=== Source material ===
|---|

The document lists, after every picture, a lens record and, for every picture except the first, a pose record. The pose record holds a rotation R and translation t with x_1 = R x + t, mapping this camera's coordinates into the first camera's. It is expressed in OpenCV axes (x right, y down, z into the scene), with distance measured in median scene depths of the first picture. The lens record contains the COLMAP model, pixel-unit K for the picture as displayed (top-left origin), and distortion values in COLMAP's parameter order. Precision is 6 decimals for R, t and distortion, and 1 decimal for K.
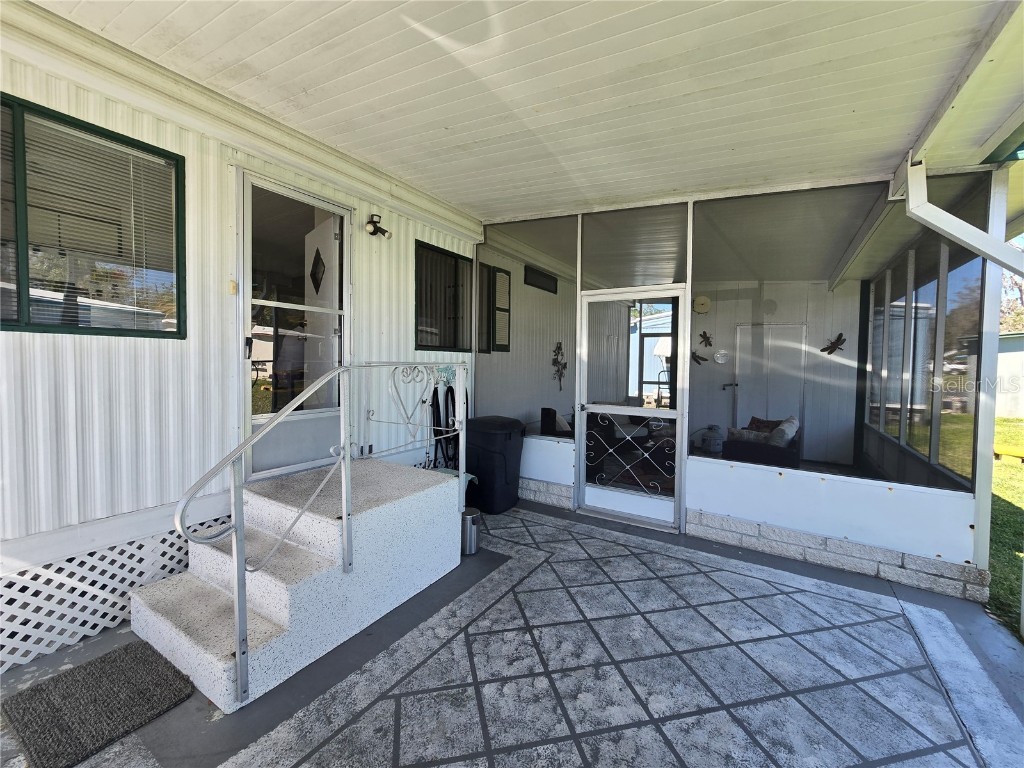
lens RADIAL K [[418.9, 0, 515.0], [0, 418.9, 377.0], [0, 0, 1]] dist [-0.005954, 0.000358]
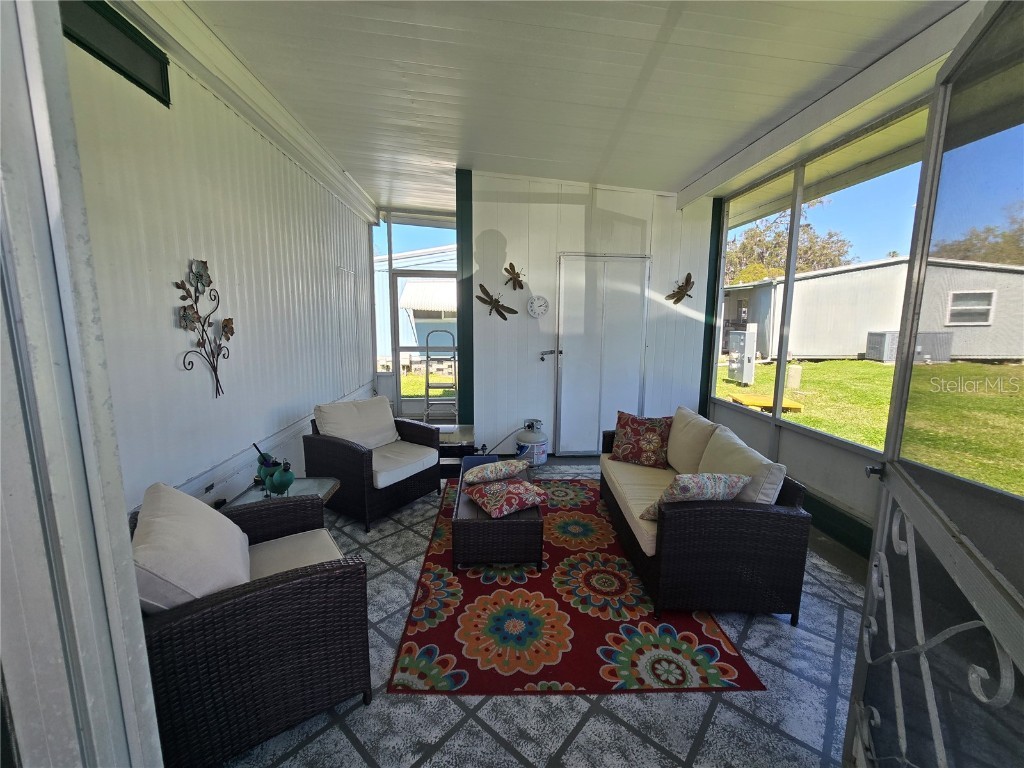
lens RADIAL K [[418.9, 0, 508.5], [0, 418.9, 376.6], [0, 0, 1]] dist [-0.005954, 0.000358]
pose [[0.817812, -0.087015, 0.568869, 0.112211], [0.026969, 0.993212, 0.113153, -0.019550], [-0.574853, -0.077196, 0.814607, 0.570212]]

|---|

=== Your task ===
Lay out the whole listing above as a JSON list of strings, one string per line, with blank lines and the pictures left out.

=== Answer to the exercise ===
[
  "The document lists, after every picture, a lens record and, for every picture except the first, a pose record. The pose record holds a rotation R and translation t with x_1 = R x + t, mapping this camera's coordinates into the first camera's. It is expressed in OpenCV axes (x right, y down, z into the scene), with distance measured in median scene depths of the first picture. The lens record contains the COLMAP model, pixel-unit K for the picture as displayed (top-left origin), and distortion values in COLMAP's parameter order. Precision is 6 decimals for R, t and distortion, and 1 decimal for K.",
  "lens RADIAL K [[418.9, 0, 515.0], [0, 418.9, 377.0], [0, 0, 1]] dist [-0.005954, 0.000358]",
  "lens RADIAL K [[418.9, 0, 508.5], [0, 418.9, 376.6], [0, 0, 1]] dist [-0.005954, 0.000358]",
  "pose [[0.817812, -0.087015, 0.568869, 0.112211], [0.026969, 0.993212, 0.113153, -0.019550], [-0.574853, -0.077196, 0.814607, 0.570212]]"
]